Supply, however, looks less certain. In a benign scenario, with non-OPEC+ output growth roughly matching the increase in global oil demand, Saudi Arabia has probably done enough to keep prices above $70 a barrel next year. With some luck, over time it would be able to release some of the production it’s currently keeping out of the market — but no earlier than the second half of next year, meaning the cartel will likely need to prolong the cuts currently in place until the end of March through the end of the second quarter.
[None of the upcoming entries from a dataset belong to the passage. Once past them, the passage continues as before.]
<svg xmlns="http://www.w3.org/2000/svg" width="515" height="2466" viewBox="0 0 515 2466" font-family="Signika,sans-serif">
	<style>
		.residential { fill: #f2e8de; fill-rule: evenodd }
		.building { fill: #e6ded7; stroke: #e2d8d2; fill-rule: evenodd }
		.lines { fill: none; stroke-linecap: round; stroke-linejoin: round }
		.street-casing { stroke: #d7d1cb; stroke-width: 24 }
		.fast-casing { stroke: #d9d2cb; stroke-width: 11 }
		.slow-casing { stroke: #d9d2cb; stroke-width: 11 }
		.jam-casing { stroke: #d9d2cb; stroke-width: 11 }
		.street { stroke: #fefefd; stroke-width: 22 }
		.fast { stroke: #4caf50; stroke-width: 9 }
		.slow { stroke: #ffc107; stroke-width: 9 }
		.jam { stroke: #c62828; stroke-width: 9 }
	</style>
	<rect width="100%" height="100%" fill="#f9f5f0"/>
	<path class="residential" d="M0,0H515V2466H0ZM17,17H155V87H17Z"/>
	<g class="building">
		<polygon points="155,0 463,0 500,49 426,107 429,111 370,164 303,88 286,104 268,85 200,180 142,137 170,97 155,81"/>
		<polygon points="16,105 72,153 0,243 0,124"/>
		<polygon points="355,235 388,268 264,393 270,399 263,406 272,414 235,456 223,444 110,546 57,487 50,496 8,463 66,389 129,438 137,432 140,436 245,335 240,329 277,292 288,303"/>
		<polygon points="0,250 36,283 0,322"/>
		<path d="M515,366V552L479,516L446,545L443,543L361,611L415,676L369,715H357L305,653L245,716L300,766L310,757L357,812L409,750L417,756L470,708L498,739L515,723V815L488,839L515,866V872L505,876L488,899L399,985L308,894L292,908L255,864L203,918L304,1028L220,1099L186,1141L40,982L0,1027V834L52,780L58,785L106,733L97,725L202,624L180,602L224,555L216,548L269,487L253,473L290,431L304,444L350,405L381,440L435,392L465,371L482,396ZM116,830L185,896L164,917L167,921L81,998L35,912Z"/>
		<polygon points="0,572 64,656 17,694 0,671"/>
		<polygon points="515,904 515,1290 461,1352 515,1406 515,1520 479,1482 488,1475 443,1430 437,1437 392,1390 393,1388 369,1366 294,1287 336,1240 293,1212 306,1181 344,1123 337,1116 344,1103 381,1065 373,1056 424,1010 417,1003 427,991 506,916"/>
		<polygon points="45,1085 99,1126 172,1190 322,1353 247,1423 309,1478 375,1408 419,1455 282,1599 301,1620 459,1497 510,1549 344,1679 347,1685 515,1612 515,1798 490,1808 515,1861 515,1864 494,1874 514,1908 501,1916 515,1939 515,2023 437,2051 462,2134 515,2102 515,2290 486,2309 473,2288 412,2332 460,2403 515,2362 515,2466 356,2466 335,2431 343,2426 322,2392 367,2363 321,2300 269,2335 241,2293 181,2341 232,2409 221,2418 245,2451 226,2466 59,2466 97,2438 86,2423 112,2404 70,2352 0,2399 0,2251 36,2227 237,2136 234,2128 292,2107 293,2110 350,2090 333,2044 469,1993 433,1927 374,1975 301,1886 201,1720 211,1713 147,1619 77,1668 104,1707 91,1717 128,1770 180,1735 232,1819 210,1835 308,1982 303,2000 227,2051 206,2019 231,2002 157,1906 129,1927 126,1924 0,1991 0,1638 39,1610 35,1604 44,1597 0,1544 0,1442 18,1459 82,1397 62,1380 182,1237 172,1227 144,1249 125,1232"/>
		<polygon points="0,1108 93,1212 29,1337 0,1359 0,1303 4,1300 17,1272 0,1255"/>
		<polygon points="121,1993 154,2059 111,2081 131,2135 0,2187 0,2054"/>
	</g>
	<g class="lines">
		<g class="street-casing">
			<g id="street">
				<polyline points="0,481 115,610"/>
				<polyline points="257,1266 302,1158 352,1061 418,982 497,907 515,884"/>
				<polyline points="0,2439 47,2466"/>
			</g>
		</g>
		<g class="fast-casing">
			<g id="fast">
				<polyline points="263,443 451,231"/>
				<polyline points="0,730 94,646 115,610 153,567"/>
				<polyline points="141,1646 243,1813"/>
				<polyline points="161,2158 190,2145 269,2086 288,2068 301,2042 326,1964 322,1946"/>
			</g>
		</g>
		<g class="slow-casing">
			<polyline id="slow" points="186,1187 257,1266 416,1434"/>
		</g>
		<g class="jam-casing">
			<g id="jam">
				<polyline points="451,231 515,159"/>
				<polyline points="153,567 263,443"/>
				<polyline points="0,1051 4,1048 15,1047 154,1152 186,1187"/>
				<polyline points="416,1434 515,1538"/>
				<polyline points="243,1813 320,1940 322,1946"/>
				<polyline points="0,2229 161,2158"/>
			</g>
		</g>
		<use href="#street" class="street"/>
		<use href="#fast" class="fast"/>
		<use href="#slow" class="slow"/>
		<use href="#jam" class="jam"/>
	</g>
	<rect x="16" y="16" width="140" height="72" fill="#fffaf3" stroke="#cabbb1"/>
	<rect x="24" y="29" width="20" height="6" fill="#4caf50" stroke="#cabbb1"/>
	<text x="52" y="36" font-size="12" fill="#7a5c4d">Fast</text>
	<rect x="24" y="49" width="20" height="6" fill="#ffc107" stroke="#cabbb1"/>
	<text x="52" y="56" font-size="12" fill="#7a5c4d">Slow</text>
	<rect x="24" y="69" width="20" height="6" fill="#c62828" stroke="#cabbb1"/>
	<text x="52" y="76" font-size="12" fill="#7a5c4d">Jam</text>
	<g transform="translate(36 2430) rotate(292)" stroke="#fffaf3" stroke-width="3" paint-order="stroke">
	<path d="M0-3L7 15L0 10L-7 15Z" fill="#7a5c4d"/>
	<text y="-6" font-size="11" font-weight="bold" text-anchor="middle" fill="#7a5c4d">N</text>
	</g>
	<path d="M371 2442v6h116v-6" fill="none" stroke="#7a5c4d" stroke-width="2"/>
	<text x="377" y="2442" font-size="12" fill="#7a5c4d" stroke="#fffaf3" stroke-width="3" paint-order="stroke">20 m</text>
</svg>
The above scenario underpins the wait-and-hope framework. But the margin of error for the Saudis and their allies is very small, and any weakness in demand or increase in supply — or, worse, both — could push the oil market into a surplus. For the second consecutive year, the consensus view is that US shale growth will slow. Having been wrong in 2023, I believe it’s prudent to prepare to be wrong again in 2024. Geopolitics can play both hands, providing bearish and bullish surprises on supply; as 2023 ends, conflict in the Middle East is affecting energy flows throughout the Red Sea.
On balance, I think that OPEC+ faces a greater danger from the supply side than the demand one. If a surplus emerges, particularly because the US shale industry can make money and grow production even with prices below $75 a barrel, Riyadh faces a difficult choice. Either it convinces OPEC+ to cut output even more (something I struggle to see), or accepts much lower prices. That’s why I reckon wait-and-hope could deteriorate into make-or-break.
For now, the Saudis are confident in their reading of the industry and the market. They don’t expect to face multiple years of non-OPEC+ extra supply overwhelming demand growth, as happened from 2010 to 2015 when they lost market share. The kingdom resolved that situation in 2016 with a price war against shale, flooding the market and sending oil below $30 a barrel.
In Wall Street, a growing minority see that happening again in 2024, and toward 2025 and 2026. That’s why the oil market is speculating about a “flush the market” scenario, with calls for the Saudis to launch another offensive, inundating the market and sending oil prices crashing once again. If that were to happen, it would reverberate beyond commodities, provoking turbulence in equities, bonds and currencies.
While I don’t currently buy the “flush the market” synopsis, I admit there’s a growing risk of that outcome. By the middle of 2024, the oil market could be very, very tired — of both waiting and hoping.